6. The system of claim 2, wherein properties of the device object are selected from the group consisting of an identification of the device object, a name of the device object, and a description of the device object.

7. The system of claim 2, wherein properties of the device object are selected from the group consisting of a number of physical inputs to the first level controller, a number of analog outputs to the first level controller, a number of TriState outputs to the first level controller, a maximum number of logical element objects to the first level controller, and a maximum number of data objects to the first level controller.

8. The system of claim 3, wherein properties of the data object are selected from the group consisting of an identification of the data object, a name of the data object, and a description of the data object.

9. The system of claim 3, wherein properties of the data object are selected from the group consisting of a type of the data object for specifying if the data object is utilized for storing analog or binary data, a value, an initial value, and type of units stored by the data object.

10. The system of claim 1, wherein properties of the logical element object are selected from the group consisting of an identification of the logical element object, a name of the logical element object, and a description of the logical element object.

11. The system of claim 1, wherein properties of the logical element object are selected from the group consisting of a next property storing identification of another object that is to be called after execution of the current logical element object, a type of logical element object, at least one input property, at least one output property, and an output units property.

12. A first level controller containing software therein, wherein the software is the intersection of program code and objects, and wherein objects of the software comprise:

at least one logical element object defining functionality to be performed by the first level controller,

13. The first level controller of claim 12, further comprising at least one device object summarizing properties of the first level controller and limits of the first level controller.

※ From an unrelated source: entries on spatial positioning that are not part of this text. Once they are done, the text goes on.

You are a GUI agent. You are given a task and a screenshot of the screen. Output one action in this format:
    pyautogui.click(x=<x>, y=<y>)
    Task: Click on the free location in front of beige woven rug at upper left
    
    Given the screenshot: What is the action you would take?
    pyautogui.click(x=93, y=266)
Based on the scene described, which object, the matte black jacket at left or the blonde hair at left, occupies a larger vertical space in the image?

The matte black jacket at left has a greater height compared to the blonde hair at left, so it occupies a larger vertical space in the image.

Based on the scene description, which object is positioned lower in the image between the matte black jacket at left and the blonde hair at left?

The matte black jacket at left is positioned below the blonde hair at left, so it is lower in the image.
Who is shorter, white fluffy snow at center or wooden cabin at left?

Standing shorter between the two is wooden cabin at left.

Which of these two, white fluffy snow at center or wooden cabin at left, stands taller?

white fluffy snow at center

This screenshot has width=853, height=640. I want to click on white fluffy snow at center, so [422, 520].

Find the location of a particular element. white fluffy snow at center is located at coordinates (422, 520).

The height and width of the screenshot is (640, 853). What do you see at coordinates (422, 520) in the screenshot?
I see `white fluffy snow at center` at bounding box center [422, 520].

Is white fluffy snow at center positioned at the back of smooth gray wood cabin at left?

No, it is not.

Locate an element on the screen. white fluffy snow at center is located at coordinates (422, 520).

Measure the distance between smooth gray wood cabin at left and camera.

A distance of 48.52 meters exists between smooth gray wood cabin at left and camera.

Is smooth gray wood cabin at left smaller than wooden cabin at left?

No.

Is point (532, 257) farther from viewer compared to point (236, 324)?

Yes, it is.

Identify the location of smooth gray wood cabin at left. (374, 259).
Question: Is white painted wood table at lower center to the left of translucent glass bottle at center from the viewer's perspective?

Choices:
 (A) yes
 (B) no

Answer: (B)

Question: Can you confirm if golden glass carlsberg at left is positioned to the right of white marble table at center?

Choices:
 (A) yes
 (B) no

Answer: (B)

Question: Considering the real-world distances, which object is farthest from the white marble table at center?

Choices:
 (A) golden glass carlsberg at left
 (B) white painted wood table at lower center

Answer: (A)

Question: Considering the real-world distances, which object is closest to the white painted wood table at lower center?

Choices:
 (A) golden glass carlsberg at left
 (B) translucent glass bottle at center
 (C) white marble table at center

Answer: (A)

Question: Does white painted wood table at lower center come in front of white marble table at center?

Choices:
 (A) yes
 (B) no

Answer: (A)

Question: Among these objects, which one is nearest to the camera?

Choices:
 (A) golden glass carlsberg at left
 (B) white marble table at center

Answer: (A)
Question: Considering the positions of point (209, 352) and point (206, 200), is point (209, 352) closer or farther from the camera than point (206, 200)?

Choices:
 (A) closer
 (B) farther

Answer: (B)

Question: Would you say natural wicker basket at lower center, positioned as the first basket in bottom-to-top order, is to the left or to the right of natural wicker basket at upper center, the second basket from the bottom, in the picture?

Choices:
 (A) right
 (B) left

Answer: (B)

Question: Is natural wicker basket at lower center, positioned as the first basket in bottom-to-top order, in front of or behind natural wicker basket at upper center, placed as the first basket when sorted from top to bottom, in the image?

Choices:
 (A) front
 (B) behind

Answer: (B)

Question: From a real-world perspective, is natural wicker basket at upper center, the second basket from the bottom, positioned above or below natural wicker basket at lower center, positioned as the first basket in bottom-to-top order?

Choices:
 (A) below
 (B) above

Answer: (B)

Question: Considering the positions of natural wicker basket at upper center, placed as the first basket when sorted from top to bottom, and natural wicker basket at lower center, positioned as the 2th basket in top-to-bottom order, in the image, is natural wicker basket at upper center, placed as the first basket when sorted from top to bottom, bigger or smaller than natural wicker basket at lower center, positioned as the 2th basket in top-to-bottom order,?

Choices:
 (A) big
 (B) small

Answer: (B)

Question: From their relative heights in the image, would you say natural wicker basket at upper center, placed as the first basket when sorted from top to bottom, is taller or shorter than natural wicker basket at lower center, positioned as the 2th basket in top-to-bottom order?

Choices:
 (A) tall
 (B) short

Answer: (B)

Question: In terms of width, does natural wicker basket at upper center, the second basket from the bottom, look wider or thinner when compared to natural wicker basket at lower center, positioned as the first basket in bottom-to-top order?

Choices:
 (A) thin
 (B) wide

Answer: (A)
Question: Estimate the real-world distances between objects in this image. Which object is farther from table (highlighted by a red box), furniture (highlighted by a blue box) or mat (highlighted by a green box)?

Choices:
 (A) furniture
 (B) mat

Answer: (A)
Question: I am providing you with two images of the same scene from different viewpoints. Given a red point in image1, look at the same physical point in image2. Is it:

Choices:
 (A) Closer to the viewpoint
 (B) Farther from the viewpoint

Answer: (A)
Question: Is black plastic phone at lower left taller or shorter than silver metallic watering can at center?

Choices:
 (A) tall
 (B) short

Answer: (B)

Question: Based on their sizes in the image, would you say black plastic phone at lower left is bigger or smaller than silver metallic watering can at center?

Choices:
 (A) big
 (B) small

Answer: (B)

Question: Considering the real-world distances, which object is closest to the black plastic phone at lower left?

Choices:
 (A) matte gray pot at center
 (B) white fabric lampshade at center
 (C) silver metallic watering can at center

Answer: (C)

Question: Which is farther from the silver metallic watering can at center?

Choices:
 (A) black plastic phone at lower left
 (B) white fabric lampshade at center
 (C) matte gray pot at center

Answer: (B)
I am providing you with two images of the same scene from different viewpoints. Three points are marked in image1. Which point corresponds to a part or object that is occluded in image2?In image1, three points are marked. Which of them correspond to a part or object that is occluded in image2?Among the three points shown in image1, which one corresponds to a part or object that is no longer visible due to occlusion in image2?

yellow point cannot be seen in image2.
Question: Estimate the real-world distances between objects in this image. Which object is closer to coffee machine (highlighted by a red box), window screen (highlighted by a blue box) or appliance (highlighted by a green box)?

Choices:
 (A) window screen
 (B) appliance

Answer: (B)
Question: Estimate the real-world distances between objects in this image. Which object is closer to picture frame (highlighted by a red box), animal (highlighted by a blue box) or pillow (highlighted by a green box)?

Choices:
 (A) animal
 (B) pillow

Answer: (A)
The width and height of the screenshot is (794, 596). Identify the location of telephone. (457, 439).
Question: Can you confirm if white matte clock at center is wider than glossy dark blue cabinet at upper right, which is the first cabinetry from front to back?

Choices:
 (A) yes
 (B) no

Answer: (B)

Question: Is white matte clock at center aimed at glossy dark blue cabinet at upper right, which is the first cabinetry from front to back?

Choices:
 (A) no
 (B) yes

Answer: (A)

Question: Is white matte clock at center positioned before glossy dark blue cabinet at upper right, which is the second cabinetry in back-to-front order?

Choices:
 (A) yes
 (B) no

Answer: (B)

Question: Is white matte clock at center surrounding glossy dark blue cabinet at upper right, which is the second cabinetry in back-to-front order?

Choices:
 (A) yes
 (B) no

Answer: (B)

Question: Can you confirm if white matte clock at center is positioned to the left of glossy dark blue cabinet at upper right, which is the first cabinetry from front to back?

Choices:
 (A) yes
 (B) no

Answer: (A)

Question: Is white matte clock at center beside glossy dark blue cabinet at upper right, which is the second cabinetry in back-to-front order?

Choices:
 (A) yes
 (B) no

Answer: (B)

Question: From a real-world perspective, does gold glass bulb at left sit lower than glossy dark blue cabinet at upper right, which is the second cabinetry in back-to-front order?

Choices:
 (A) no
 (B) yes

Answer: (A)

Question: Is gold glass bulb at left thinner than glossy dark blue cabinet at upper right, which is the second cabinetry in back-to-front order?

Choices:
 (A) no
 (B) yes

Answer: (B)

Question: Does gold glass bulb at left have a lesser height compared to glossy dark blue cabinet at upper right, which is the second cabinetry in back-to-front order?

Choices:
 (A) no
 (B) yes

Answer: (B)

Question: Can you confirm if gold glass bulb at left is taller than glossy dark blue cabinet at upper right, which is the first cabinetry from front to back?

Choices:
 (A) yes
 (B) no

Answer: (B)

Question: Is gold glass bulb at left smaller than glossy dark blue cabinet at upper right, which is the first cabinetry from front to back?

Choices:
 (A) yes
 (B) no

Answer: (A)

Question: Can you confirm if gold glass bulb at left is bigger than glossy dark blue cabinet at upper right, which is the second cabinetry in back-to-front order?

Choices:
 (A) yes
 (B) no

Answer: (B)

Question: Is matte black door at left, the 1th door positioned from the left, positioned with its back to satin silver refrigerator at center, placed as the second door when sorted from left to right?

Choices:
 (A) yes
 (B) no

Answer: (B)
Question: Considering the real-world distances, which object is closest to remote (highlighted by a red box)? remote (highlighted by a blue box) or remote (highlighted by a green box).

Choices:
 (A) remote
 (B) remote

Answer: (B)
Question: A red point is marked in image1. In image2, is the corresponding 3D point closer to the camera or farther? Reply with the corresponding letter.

14. The first level controller of claim 12, further comprising at least one data object, wherein the data object is a storage location for data to be stored and accessed at a future period in accordance with functionality of the logical element object.

15. The first level controller of claim 13, wherein properties of the device object are selected from the group consisting of an identification of the device object, a name of the device object, and a description of the device object.

16. The first level controller of claim 13, wherein properties of the device object are selected from the group consisting of a number of physical inputs to the first level controller, a number of analog outputs to the first level controller, a number of TriState outputs to the first level controller, a maximum number of logical element objects to the first level controller, and a maximum number of data objects to the first level controller.

17. The first level controller of claim 14, wherein properties of the data object are selected from the group consisting of an identification of the data object, a name of the data object, and a description of the data object.

18. The first level controller of claim 14, wherein properties of the data object are selected from the group consisting of a type of the data object for specifying if the data object is utilized for storing analog or binary data, a value, an initial value, and type of units stored by the data object.

19. The first level controller of claim 12, wherein properties of the logical element object are selected from the group consisting of an identification of the logical element object, a name of the logical element object, and a description of the logical element object.

20. The first level controller of claim 12, wherein properties of the logical element object are selected from the group consisting of a next property storing identification of another object that is to be called after execution of the current logical element object, a type of logical element object, at least one input property, at least one output property, and an output units property.